Она в ярости протянула ему кольцо:
— Разве это не твой вензель? Это не твой перстень, не твой залог вечной любви?
Он отвел взгляд и простонал:
— Как можно выполнить обещание, если я сочетался с самой Святой церковью?..
— А что ты сказал минуту назад? — возразила она. — Что сами боги — закон, и тоже должны жить по чести, и клятва, данная божеству, не превыше клятвы обычному смертному. Ты поклялся мне первой, еще до того, как дал обет Святой церкви, и первая' клятва твоя нерушима, поклянись ты еще хоть две тысячи раз! Ты сам решил так. Позови же советников и поведай им, как рассудил нас, и пускай они скажут, законны ль мои притязания. И подтвердят, что ты мне обещал: «Я клянусь, он сдержит слово и выполнит обещание, если ты отыскала его и укажешь, где он». Так вот, я нашла его, мой господин. Я знаю, где он. Мне кликнуть твоих людей?
— Нет!
— Тогда сдержи свое слово.
— Чего можно ждать от меня, дряхлого старика? Я немощен и неспособен на страсть. К чему тебе жалкая развалина?
— Хорошо. Если ты не способен воздать мне любовью, так воздай же тогда справедливостью!
— Дай мне время обдумать, как вознаградить тебя по закону.
— Я дам тебе время, — проронила она, — но лишь для того, чтоб ты снял с себя сан и закончил дела. Я дам тебе месяц, мой господин, ровно месяц — с сегодняшнего новолуния. Но на исходе луны я вернусь и потребую то, что мне было обещано, и возьму то, что мое.
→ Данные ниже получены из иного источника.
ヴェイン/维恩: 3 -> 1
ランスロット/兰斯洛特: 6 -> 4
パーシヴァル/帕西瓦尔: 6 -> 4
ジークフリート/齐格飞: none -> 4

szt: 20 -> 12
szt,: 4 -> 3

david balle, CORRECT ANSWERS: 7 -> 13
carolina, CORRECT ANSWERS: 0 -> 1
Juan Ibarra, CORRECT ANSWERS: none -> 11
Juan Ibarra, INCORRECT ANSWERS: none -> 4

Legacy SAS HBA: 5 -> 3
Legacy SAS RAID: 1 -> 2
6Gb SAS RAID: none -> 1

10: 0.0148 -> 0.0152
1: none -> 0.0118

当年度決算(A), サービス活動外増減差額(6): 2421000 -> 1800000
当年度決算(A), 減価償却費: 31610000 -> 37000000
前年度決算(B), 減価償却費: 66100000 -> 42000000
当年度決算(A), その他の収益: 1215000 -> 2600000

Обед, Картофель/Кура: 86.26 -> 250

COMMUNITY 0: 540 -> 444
Он молча взирал на ее устрашающие в своей красоте черты, а она улыбнулась и прошептала:
— Я преклоняю колени, господин мой епископ, но не затем, чтобы просить твоего благословенья, в коем ты не можешь мне отказать, ибо все, что исходит из твоего сердца, принадлежит мне по праву; я желаю напомнить себе о тех долгих годах, что прожила на коленях, в растерянности и надежде, в отчаянии и унижении, пока колени мои не обратились в кровавые раны — как и моя душа. Но через месяц ты будешь стоять предо мной на коленях, возлюбленный мой, — именно так, как ты обещал, как клялся на берегу Пасига. Вечно, во веки веков!